Bears Return to Switzerland: On the Trail of Bruno's Brothers
While Germany follows the antics of polar bear cub Knut, Switzerland has been visited in recent weeks by two brown bears, sibblings of Bruno, an ursine renegade who roamed the Bavarian alps in 2006. But the Swiss are taking extra precautions after a close encounter between a bear and a child caused alarm in 2005.
Swiss television captured footage of one of a roaming bear believed to be the brother of Bruno, the brown bear shot and killed in Germany one year ago. The footage was broadcast on July 16 on the "10 vor 10" program.
"We can’t be sure which one it was as the paths of these two bears got crossed so many times," Georg Brosi, head of the cantonal hunting and fisheries department in the region of Graubünden, told SPIEGEL ONLINE.
One of the bears has been identified by traces of fur as JJ3 -- a male bear born last year to the same parents as Bruno. The other bear is believed to be MJ4 -- also a young male and a half brother to Bruno and JJ3.
The last native Swiss bear was killed in 1904, some 60 years after the brown bear population in Germany was wiped out. The recent visitors all come from the same nature reserve in Italy, where a European Union-funded project has helped to reintroduce the animals.
A Diet of Mutton and Honey
Since they arrived in Switzerland in mid-June, the mischievous pair has terrorized flocks of sheep left untended by Swiss farmers on the high Alpine pastures over the summer.
"These two bears have killed about 30 sheep so far," Brosi said. They have also developed a taste for mountain honey after raiding hilltop beehives.
While Swiss hunters and farmers have called on the animals to be killed, Brosi said the two were safe for now.
"At the moment they are just doing what is natural," he said.
Bruno had a similar appetite and was accused of raiding farms and small-pens for sheep and chickens. Bavaria’s environment minister said Bruno was a "risk" because he showed no fear towards humans.
The midnight feeding forays got to be too much for the pragmatic Bavarians and an unknown hunter shot and killed the animal last June after the state government issued the order to cull the renegade bear.
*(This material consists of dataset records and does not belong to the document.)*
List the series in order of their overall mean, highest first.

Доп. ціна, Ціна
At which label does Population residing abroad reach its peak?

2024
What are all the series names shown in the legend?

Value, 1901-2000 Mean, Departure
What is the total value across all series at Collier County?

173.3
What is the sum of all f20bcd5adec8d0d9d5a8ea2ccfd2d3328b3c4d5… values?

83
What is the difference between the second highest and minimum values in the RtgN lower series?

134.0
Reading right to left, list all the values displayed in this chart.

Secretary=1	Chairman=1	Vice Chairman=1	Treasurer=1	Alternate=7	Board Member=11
Animal lovers were outraged and authorities in Italy asked for the return of the animal’s carcass. Bavarian officials rejected the request.
Bruno’s visit highlighted the work of the Italy-based, EU-funded project "Ursus," created in 1996 to protect the local brown bear population and repopulate the German-Austrian-Italian border region with bears. Bruno's parents, Joze and Jurka, were two of several bears relocated to the region from Slovenia to kick-start the program.
No Teddy Bear
Conservationists in Switzerland welcome the return of the bears to their natural habitat but are keen to warn visitors to the Alps of the dangers the bears present.
The first bear to return to the country was JJ2 or Lumpaz, who created a tourist frenzy in the southern Engadine region of Switzerland when it strayed over the Italian border in 2005. Lumpaz means "rascal" in the local Rhaeto-Romansch dialect.
"There was virtually no free bed to be had in the region as the return of the bear had been so hyped," said Mark Ehrsam of conservation group Pro Natura.
Unfortunately, some of Lumpaz’s stalkers proved a little bit too keen.
"The problem with this bear was that it was not afraid of humans and therefore there was a fairly high likelihood of bumping in to him in the mountains," he said.
A video posted on the Internet of a woman and a child gleefully running towards a bear on a mountain path prompted concern that bear fans were behaving irresponsibly.
"The bear just wandered off but it could have been very different," Ehrsam said.
Pro Natura is distributing leaflets and advising tourists and hikers to keep well away from this year’s visitors, should anyone encounter the bears on their travels.
"We all had teddy bears as children and people often underestimate the dangers," he said. "Someone who is behaving incorrectly is not only putting themselves at risk but the bear as well. Because if something happens, people are going to blame the bear."